Vieles bleibt ungeklärt
Vieles spricht dafür, dass Wollitz inzwischen selbst manche Aussage und vielleicht sogar seinen Rücktritt – vor allem den Zeitpunkt – bereut. Doch zurückdrehen kann man die Zeit nicht, inzwischen ist Wollitz entlassen worden und die zweite Amtszeit des Fußballlehrers beim VfL Osnabrück hat ein unrühmliches Ende zur falschen Zeit genommen. Denn für den VfL steht noch sportlich wie finanziell vieles auf dem Spiel.
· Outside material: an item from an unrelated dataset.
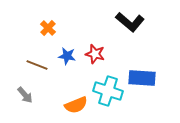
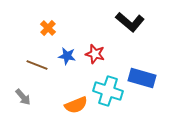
blue rectangle: rotated 12 degrees clockwise
gray arrow: moved 2 px left, 2 px down
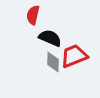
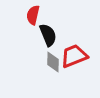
black semicircle: moved 2 px left, 3 px up; rotated 45 degrees clockwise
Am Samstag bietet sich mit Hilfe von Offenbach, die die Heidenheimer nicht gewinnen lassen dürfen, für den VfL, der seinerseits zu Hause gegen die abgestiegene Alemannia Aachen ran muss, die letzte Chance auf die Relegation für die 2. Bundesliga. Damit einher gehen auch die Finanzen – für die 3. Liga muss der VfL eine Liquiditätsreserve in Höhe von 1,7 Millionen Euro, für die 2. Bundesliga lediglich in Höhe von 700.000 Euro stemmen. Für die Lila-Weißen ist die Zukunft noch offen, und nach dem Abgang von Pele Wollitz bleibt vieles ungeklärt. Vor allem aber die Kommunikation ist wohl ein großes Problem gewesen. Wollitz, der "Gerechtigkeitsfanatiker", hat und wollte wahrscheinlich vieles aus Verbundenheit zu alten Mitarbeitern übersehen und falsch verstehen. Und er hat sich am Ende aus dem selben Grund mehr aufgelastet , als er musste. Denn als Trainer und Sportdirektor hatte er sportliche Kompetenzen – wirtschaftliche jedoch nicht. Und so kann man es nur mit seinem Charakter und seiner Vereinsliebe erklären, dass er mehr tun wollte, als er musste und sollte. Für die Zukunft lernen wohl alle Beteiligten aus diesem unrühmlichen Ende.